→ YOUR TASK: Write all entries out exactly, images excluded.
┌──
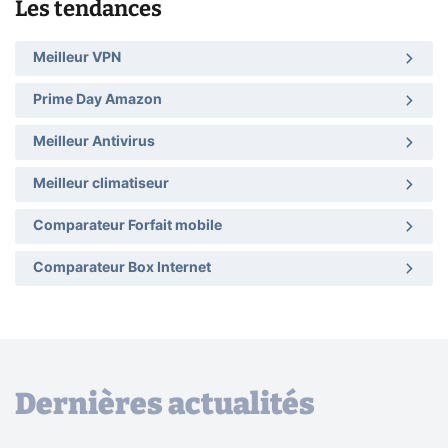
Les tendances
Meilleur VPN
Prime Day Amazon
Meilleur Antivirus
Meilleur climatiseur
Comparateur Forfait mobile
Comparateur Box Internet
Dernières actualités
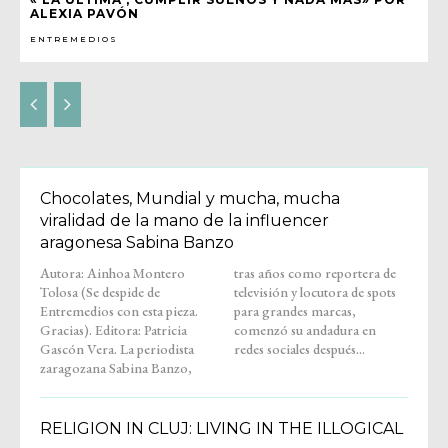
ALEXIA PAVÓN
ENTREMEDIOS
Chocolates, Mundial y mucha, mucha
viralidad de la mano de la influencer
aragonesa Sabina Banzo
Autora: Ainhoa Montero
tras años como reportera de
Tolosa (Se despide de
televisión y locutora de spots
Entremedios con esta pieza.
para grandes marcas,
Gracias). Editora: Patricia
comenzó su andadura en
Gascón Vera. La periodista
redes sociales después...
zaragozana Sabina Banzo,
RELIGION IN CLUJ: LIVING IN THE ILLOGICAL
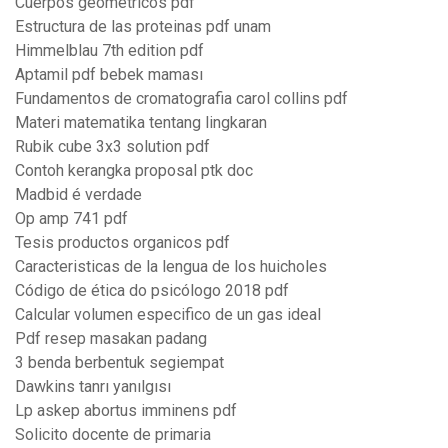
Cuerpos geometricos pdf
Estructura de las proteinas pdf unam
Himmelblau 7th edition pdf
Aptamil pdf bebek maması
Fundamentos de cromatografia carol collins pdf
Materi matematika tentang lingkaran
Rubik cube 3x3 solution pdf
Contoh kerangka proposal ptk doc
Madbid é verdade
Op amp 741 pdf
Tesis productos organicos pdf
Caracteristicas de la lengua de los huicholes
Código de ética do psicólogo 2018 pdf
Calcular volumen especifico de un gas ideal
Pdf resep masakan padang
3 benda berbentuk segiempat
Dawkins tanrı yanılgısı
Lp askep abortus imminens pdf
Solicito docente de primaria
└──
→ OUTPUT:
Les tendances
Meilleur VPN
Prime Day Amazon
Meilleur Antivirus
Meilleur climatiseur
Comparateur Forfait mobile
Comparateur Box Internet
Dernières actualités
ALEXIA PAVÓN
ENTREMEDIOS
Chocolates, Mundial y mucha, mucha
viralidad de la mano de la influencer
aragonesa Sabina Banzo
Autora: Ainhoa Montero
tras años como reportera de
Tolosa (Se despide de
televisión y locutora de spots
Entremedios con esta pieza.
para grandes marcas,
Gracias). Editora: Patricia
comenzó su andadura en
Gascón Vera. La periodista
redes sociales después...
zaragozana Sabina Banzo,
RELIGION IN CLUJ: LIVING IN THE ILLOGICAL
Cuerpos geometricos pdf
Estructura de las proteinas pdf unam
Himmelblau 7th edition pdf
Aptamil pdf bebek maması
Fundamentos de cromatografia carol collins pdf
Materi matematika tentang lingkaran
Rubik cube 3x3 solution pdf
Contoh kerangka proposal ptk doc
Madbid é verdade
Op amp 741 pdf
Tesis productos organicos pdf
Caracteristicas de la lengua de los huicholes
Código de ética do psicólogo 2018 pdf
Calcular volumen especifico de un gas ideal
Pdf resep masakan padang
3 benda berbentuk segiempat
Dawkins tanrı yanılgısı
Lp askep abortus imminens pdf
Solicito docente de primaria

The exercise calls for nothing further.